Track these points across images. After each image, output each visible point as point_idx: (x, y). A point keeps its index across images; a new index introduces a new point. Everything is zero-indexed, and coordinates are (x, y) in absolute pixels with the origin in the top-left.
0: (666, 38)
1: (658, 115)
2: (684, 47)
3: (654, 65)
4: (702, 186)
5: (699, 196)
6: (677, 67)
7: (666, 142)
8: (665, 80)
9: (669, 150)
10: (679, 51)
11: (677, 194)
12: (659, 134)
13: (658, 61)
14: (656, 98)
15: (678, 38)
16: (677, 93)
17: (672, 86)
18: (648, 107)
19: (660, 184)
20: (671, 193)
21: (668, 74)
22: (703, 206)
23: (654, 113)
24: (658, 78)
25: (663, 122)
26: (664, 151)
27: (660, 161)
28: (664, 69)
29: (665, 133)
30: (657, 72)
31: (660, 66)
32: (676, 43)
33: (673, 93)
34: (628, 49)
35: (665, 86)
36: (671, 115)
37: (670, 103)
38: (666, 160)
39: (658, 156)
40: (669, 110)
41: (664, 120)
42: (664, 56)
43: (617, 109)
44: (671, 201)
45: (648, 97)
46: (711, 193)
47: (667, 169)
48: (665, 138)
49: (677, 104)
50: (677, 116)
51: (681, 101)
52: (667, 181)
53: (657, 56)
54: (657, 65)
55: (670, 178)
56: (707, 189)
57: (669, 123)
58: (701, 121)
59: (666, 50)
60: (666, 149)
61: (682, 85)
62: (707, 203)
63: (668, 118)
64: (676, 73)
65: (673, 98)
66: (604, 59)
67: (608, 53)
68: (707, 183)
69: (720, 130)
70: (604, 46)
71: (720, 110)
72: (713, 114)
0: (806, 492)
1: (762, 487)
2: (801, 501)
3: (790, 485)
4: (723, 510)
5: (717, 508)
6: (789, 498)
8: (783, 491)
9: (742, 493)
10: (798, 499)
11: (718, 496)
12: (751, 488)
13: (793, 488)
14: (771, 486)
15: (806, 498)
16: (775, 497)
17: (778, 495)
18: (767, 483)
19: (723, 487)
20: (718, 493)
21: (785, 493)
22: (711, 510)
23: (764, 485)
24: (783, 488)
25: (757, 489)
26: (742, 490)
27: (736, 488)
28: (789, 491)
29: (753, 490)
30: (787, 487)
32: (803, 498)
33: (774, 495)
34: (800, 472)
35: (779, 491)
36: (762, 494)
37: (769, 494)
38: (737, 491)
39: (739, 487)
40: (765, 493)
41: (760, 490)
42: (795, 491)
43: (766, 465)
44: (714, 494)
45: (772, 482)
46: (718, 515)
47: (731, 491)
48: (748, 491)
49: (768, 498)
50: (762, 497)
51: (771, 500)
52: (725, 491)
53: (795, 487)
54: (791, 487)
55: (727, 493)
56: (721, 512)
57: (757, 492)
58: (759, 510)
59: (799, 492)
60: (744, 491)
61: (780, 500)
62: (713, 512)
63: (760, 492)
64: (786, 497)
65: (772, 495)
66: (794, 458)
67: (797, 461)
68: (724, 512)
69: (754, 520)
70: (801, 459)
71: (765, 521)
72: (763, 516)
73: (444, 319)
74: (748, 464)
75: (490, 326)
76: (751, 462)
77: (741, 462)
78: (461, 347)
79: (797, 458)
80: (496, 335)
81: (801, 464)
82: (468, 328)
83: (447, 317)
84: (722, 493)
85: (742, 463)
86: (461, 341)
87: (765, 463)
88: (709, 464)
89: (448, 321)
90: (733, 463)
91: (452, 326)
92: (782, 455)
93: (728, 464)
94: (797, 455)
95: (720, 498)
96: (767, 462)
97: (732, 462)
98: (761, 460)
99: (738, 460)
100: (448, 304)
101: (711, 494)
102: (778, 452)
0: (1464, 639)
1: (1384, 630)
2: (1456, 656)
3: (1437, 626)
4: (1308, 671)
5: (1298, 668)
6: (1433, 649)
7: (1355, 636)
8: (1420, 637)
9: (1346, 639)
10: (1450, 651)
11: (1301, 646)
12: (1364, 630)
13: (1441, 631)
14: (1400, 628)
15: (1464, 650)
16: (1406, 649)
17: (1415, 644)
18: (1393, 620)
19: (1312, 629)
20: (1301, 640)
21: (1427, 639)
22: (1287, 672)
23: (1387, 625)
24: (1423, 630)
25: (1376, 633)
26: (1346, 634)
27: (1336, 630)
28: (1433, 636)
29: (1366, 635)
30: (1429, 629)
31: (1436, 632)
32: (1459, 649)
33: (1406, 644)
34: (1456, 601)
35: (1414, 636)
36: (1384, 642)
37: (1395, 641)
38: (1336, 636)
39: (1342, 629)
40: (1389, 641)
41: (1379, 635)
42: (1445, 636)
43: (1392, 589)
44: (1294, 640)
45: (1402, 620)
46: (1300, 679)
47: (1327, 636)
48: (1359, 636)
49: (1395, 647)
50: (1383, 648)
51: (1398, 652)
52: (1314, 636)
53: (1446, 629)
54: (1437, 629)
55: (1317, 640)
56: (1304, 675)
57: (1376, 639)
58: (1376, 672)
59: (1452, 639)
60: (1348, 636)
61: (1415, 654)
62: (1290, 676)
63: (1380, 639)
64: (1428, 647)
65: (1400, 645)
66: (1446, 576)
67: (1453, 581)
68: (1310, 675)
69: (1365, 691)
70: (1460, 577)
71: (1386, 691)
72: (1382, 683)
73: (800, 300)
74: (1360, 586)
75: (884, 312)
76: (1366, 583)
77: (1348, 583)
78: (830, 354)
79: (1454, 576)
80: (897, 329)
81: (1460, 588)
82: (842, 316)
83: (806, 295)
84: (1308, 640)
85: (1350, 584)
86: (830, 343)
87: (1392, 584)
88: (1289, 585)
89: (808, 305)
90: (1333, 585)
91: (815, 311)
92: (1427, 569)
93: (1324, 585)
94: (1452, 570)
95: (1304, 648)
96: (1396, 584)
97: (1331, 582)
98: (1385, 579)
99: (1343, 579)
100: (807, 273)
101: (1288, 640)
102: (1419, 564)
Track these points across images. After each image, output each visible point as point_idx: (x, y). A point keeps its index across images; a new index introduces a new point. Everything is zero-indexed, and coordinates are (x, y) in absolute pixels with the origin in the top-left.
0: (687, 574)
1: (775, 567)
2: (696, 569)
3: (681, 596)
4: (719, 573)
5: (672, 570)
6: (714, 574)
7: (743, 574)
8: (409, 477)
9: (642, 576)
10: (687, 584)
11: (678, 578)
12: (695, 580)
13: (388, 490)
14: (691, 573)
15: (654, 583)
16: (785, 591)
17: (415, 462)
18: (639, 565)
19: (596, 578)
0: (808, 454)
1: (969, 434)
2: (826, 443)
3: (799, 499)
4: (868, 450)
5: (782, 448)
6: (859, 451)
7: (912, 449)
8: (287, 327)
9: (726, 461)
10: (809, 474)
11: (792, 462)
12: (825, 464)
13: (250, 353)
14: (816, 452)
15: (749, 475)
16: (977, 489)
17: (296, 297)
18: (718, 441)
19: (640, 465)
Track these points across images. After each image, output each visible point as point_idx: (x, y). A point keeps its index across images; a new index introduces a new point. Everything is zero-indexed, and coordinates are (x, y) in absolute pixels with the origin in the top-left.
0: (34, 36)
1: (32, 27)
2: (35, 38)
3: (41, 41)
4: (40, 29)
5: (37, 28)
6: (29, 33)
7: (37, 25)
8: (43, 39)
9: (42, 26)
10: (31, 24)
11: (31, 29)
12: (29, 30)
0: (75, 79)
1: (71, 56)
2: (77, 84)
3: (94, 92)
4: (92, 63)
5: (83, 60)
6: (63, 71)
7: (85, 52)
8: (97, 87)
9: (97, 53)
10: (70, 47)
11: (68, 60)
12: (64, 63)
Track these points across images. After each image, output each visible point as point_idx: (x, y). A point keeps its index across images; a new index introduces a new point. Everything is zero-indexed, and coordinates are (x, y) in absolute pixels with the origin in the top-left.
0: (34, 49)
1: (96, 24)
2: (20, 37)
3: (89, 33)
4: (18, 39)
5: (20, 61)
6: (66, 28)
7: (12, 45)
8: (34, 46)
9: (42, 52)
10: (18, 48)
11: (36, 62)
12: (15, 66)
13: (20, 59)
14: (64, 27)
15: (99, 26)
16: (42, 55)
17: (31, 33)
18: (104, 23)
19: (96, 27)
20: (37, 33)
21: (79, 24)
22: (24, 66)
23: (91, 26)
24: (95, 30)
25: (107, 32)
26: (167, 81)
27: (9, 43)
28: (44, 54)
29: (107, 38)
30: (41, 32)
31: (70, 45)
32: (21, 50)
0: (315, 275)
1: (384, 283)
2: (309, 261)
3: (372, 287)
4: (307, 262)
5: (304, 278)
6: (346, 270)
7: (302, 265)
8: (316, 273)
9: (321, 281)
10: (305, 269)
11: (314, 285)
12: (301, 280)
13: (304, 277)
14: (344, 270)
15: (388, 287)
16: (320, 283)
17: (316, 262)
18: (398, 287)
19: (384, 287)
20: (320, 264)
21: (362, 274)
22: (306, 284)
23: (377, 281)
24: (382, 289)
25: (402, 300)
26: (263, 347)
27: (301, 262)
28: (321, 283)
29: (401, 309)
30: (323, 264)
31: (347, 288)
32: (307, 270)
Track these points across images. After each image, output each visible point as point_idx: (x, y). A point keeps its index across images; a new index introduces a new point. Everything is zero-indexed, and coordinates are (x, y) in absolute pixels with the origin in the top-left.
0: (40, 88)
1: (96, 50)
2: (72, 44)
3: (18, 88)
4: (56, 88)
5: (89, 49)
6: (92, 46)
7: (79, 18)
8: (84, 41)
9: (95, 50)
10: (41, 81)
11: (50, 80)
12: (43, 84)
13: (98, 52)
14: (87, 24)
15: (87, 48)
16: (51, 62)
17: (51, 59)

************

• Task: Put the lines of the data above into a JSON list of strings, one string per line with blank lines left out, starting at the line that contains "73: (444, 319)" and ending at the line that contains "40: (1389, 641)". Include both of those lines.

• Answer for this exercise:
[
  "73: (444, 319)",
  "74: (748, 464)",
  "75: (490, 326)",
  "76: (751, 462)",
  "77: (741, 462)",
  "78: (461, 347)",
  "79: (797, 458)",
  "80: (496, 335)",
  "81: (801, 464)",
  "82: (468, 328)",
  "83: (447, 317)",
  "84: (722, 493)",
  "85: (742, 463)",
  "86: (461, 341)",
  "87: (765, 463)",
  "88: (709, 464)",
  "89: (448, 321)",
  "90: (733, 463)",
  "91: (452, 326)",
  "92: (782, 455)",
  "93: (728, 464)",
  "94: (797, 455)",
  "95: (720, 498)",
  "96: (767, 462)",
  "97: (732, 462)",
  "98: (761, 460)",
  "99: (738, 460)",
  "100: (448, 304)",
  "101: (711, 494)",
  "102: (778, 452)",
  "0: (1464, 639)",
  "1: (1384, 630)",
  "2: (1456, 656)",
  "3: (1437, 626)",
  "4: (1308, 671)",
  "5: (1298, 668)",
  "6: (1433, 649)",
  "7: (1355, 636)",
  "8: (1420, 637)",
  "9: (1346, 639)",
  "10: (1450, 651)",
  "11: (1301, 646)",
  "12: (1364, 630)",
  "13: (1441, 631)",
  "14: (1400, 628)",
  "15: (1464, 650)",
  "16: (1406, 649)",
  "17: (1415, 644)",
  "18: (1393, 620)",
  "19: (1312, 629)",
  "20: (1301, 640)",
  "21: (1427, 639)",
  "22: (1287, 672)",
  "23: (1387, 625)",
  "24: (1423, 630)",
  "25: (1376, 633)",
  "26: (1346, 634)",
  "27: (1336, 630)",
  "28: (1433, 636)",
  "29: (1366, 635)",
  "30: (1429, 629)",
  "31: (1436, 632)",
  "32: (1459, 649)",
  "33: (1406, 644)",
  "34: (1456, 601)",
  "35: (1414, 636)",
  "36: (1384, 642)",
  "37: (1395, 641)",
  "38: (1336, 636)",
  "39: (1342, 629)",
  "40: (1389, 641)"
]